My Substitute

 •  3 min. read  •  grade level: 5
When I was a little boy at school, I saw a sight I can never forget—a man tied to a cart and dragged before the people's eyes through the streets of my native town, his back torn and bleeding from the lash. It was a shameful punishment. For many offences? No; for one offence. Did any of the men offer to divide the lashes with him? No; he who committed the offence bore the penalty alone. It was the penalty of a changing human law, for it was the last instance of it infliction.
When I was a student at the university I saw another sight I never can forget, a man brought out to die. His arms were pinioned, his face was already pale as death—thousands of eager eyes were upon him as he came up from the jail in sight. Did any man ask to die in his room? Did any friend come and loose the rope and say, "Put it round my neck; I die instead?" No; he underwent the sentence of the law. For many offences? No; for one offence. He had stolen a money parcel from a stagecoach. He broke the law at one point, and died for it. It was the penalty of a changing human law in this case also; it was the last instance of capital punishment for that offence.
I saw another sight—it matters not when—myself a sinner standing on the brink of ruin, deserving nothing but Hell. For one sin? No; for many sins committed against the unchanging law of God. But again I looked, and, by faith, saw Jesus, my Substitute, scourged in my stead and dying on the Cross for me. I looked, and believed, and was forgiven. And it seems to be my duty to tell you of that Savior, to see if you will not also look and live.

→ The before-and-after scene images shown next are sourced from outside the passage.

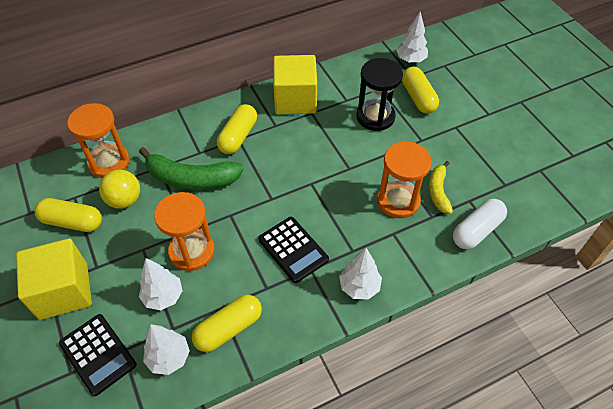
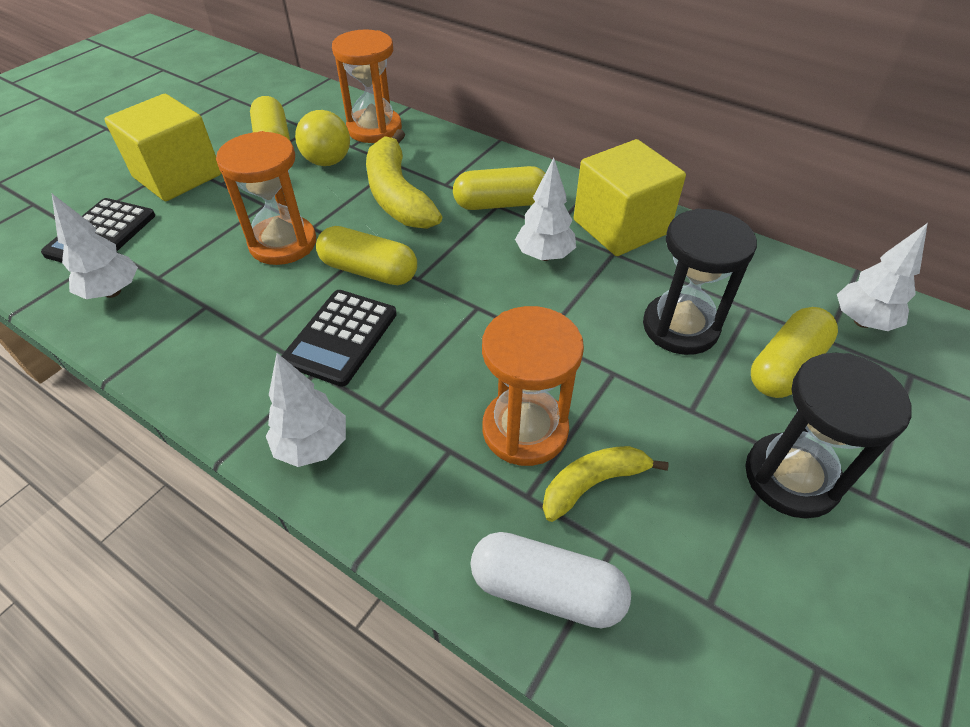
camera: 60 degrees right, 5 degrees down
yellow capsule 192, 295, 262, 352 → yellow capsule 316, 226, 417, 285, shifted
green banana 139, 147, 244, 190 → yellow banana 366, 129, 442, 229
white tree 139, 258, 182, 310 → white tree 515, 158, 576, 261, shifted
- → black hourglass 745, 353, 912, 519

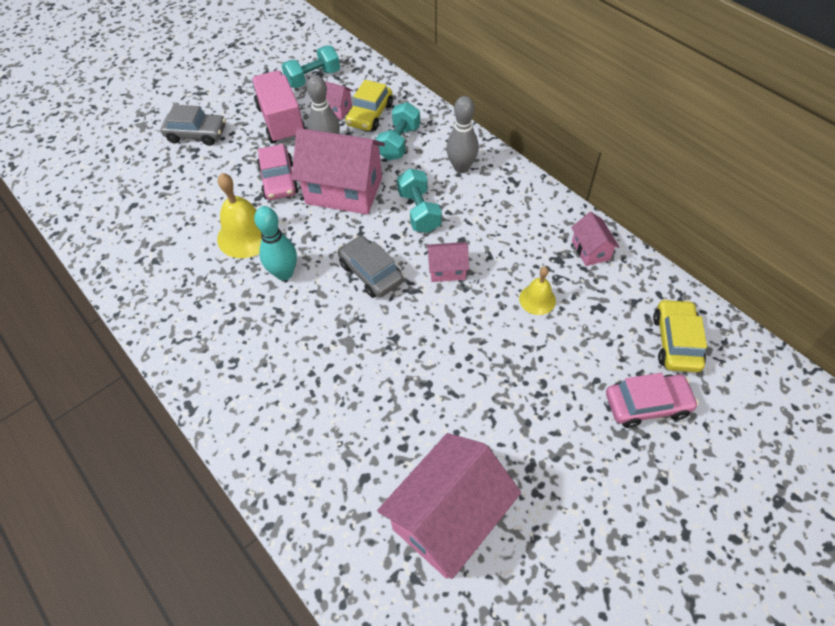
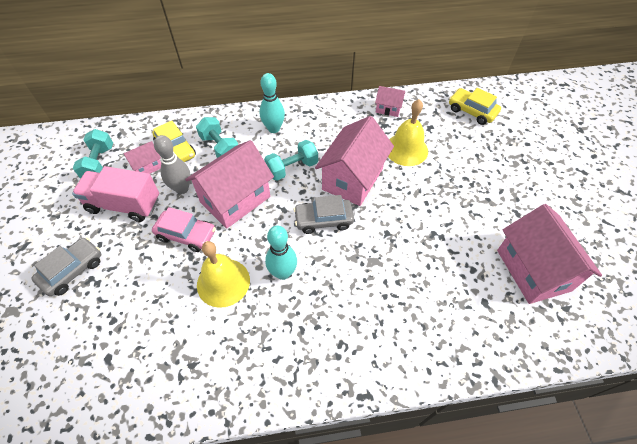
camera: 60 degrees left, 0 degrees up
grey bowling pin 446, 96, 479, 173 → turquoise bowling pin 260, 73, 285, 133
turquoise dumbbell 397, 169, 442, 233 → turquoise dumbbell 264, 140, 318, 181, 45 degrees counterclockwise
pink house 427, 242, 469, 282 → pink house 315, 116, 394, 206, x2.09
yellow bell 519, 267, 556, 315 → yellow bell 388, 99, 428, 166, x1.72
pink car 606, 373, 699, 428 → -

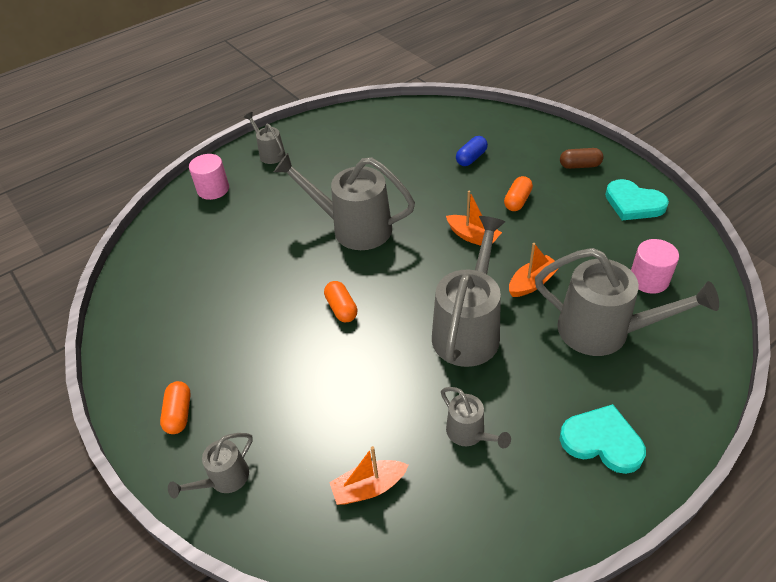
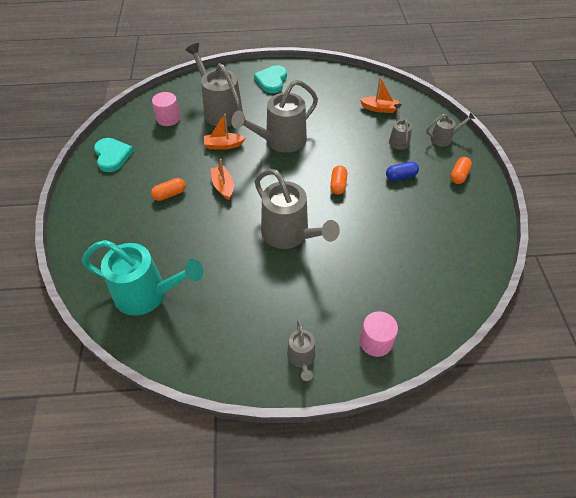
camera: 150 degrees left, 5 degrees up
- → turquoise watering can 82, 240, 204, 316
turquoise heart 560, 404, 646, 474 → turquoise heart 254, 65, 287, 93, 45 degrees clockwise
blue capsule 456, 136, 488, 166 → blue capsule 386, 162, 419, 181, shifted
grey watering can 441, 387, 511, 448 → grey watering can 389, 104, 413, 150, shifted
brown capsule 560, 148, 604, 169 → -

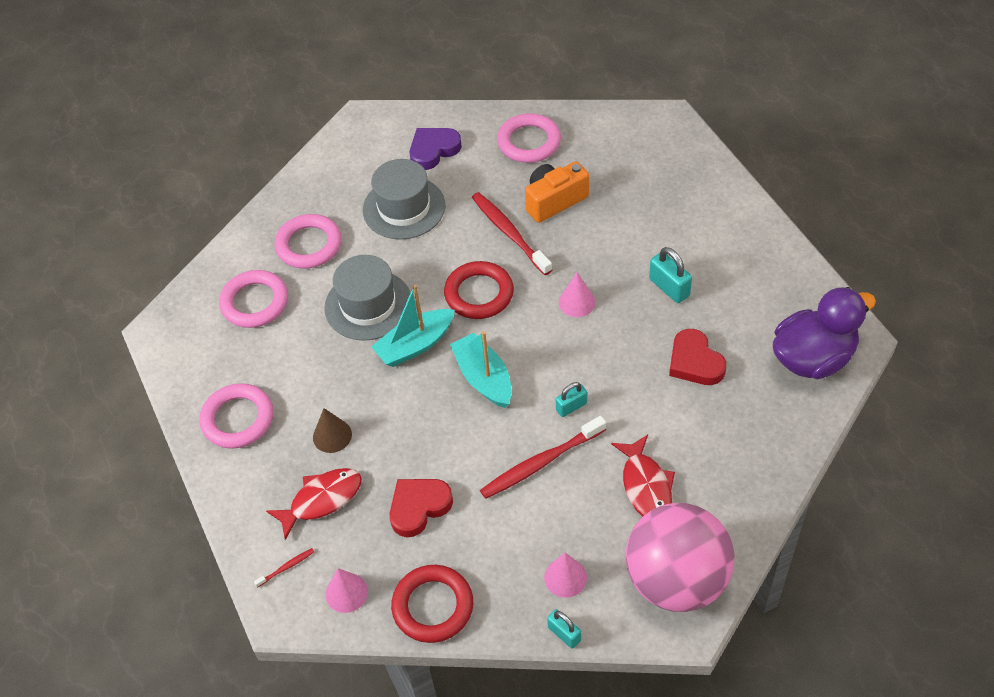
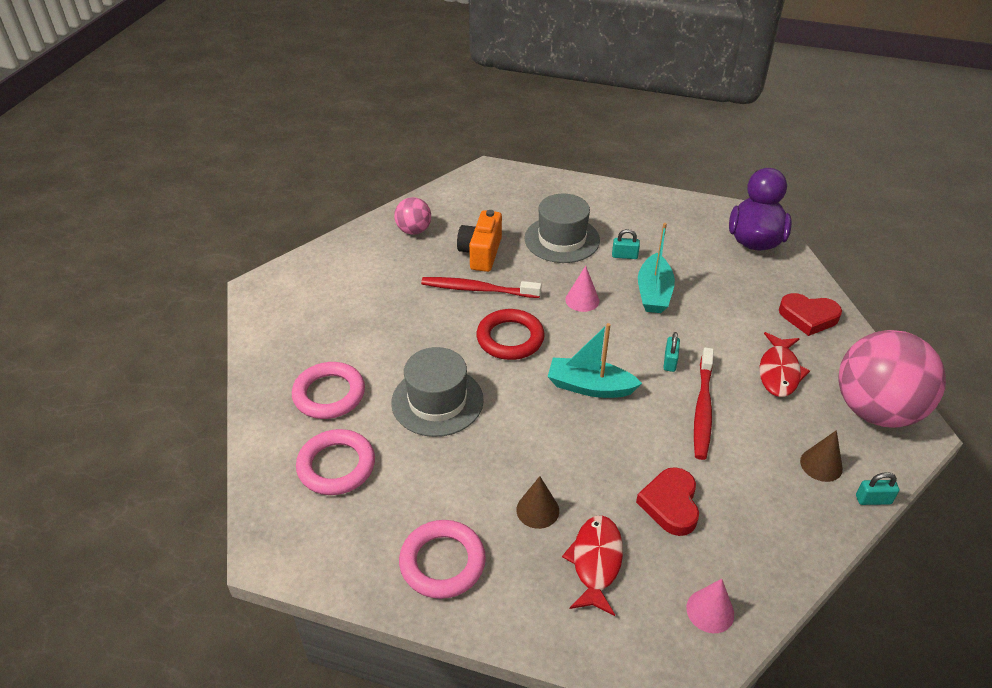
camera: 50 degrees left, 10 degrees down
pink ring 497, 113, 561, 163 → pink ball 394, 197, 431, 235
grey hat 363, 159, 445, 240 → grey hat 524, 194, 600, 263, shifted
turquoise padlock 649, 247, 692, 303 → turquoise padlock 612, 229, 640, 259, x0.66
turquoise boat 371, 285, 455, 367 → turquoise boat 638, 223, 675, 313, shifted
red fish 611, 434, 675, 516 → red fish 759, 332, 810, 397, 75 degrees clockwise
red heart 669, 329, 726, 385 → red heart 779, 293, 842, 336, shifted
pink cone 544, 553, 587, 598 → brown cone 800, 430, 843, 482
red toothbrush 254, 548, 314, 588 → -
red ring 391, 565, 473, 643 → -
purple heart 410, 128, 462, 170 → -

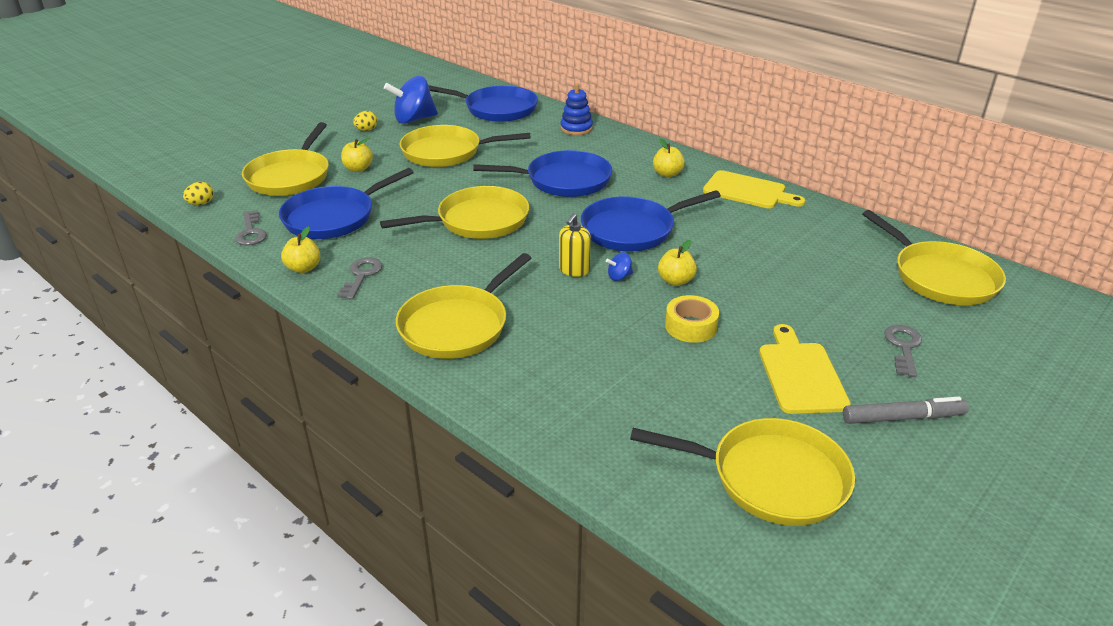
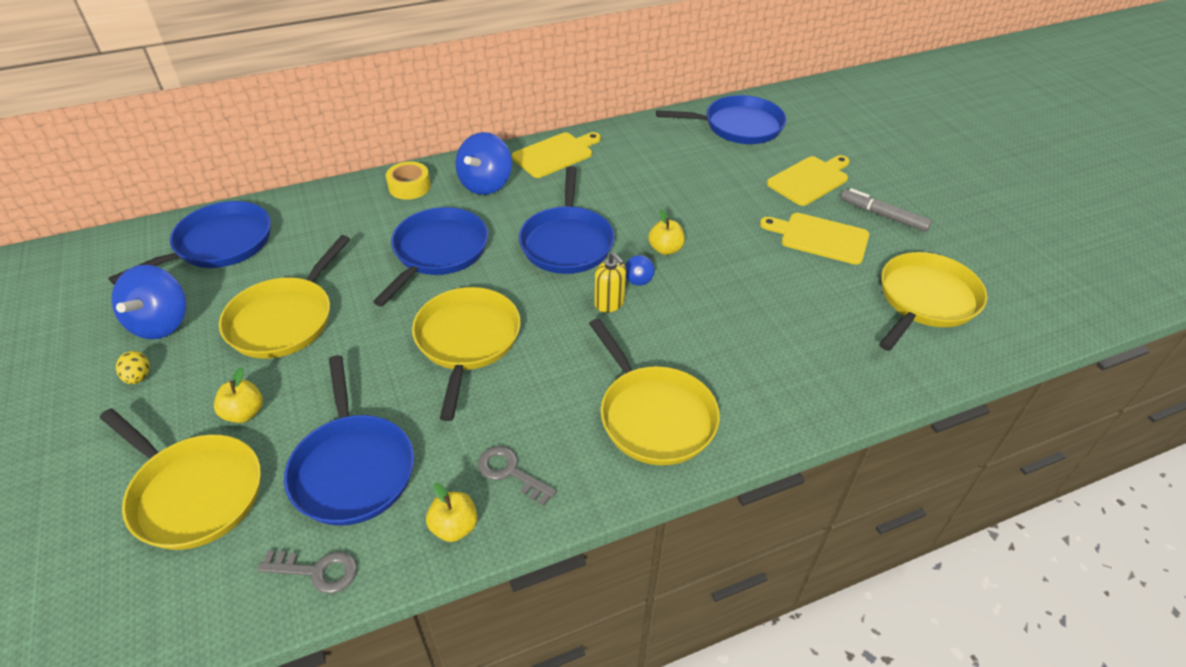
camera: 65 degrees left, 10 degrees up
yellow tape 665, 295, 719, 343 → yellow tape 386, 161, 431, 200, shifted
yellow apple 653, 139, 685, 177 → blue spinning top 455, 132, 512, 195
yellow pan 862, 210, 1006, 305 → blue pan 656, 95, 786, 144
grey key 884, 325, 922, 377 → yellow cutting board 767, 155, 850, 206
grey marker 843, 397, 969, 424 → grey marker 841, 188, 932, 232, 75 degrees counterclockwise
yellow egg 183, 182, 214, 205 → -
blue stacking toy 560, 83, 593, 135 → -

And how simple it all becomes when God opens the eye. A friend told me of a very careless old man, who had, during a severe illness, been led to feel that he was a sinner. He dared not die as he was. The minister whom he sent for got tired of visiting him, having told him all he knew of the way of salvation, but without result. But one Sunday afternoon the sick man's daughter waited in the vestry saying,
"You must come once more, sir; I cannot see my father again without you."
"I can tell him nothing new," said the preacher, "but I may take the sermon I have been preaching and read it to him."
The dying man lay, as before, in anguish, thinking of his sins and whither they must carry him.
"My friend, I have come to read you the sermon I have just preached. First, I shall tell you the text,
`He was wounded for our transgressions.' Now I shall read."
"Hold!" said the dying man, "I have it! Read no more; 'He was wounded for my transgressions.' " Soon after that he rejoiced in Christ's saving power.
By nature and practice we are all sinners —all "dead in trespasses and sins"—all rebels against God, and the doom for every sin of every sinner is eternal death—eternal separation and banishment from the holy presence of God. But in the infinitude of His love to our fallen race, God offers to each of us individually a free and full pardon, and life now and forever, if we only believe on Jesus Christ, His Son, whom He sent to suffer in our stead—to die that we might live.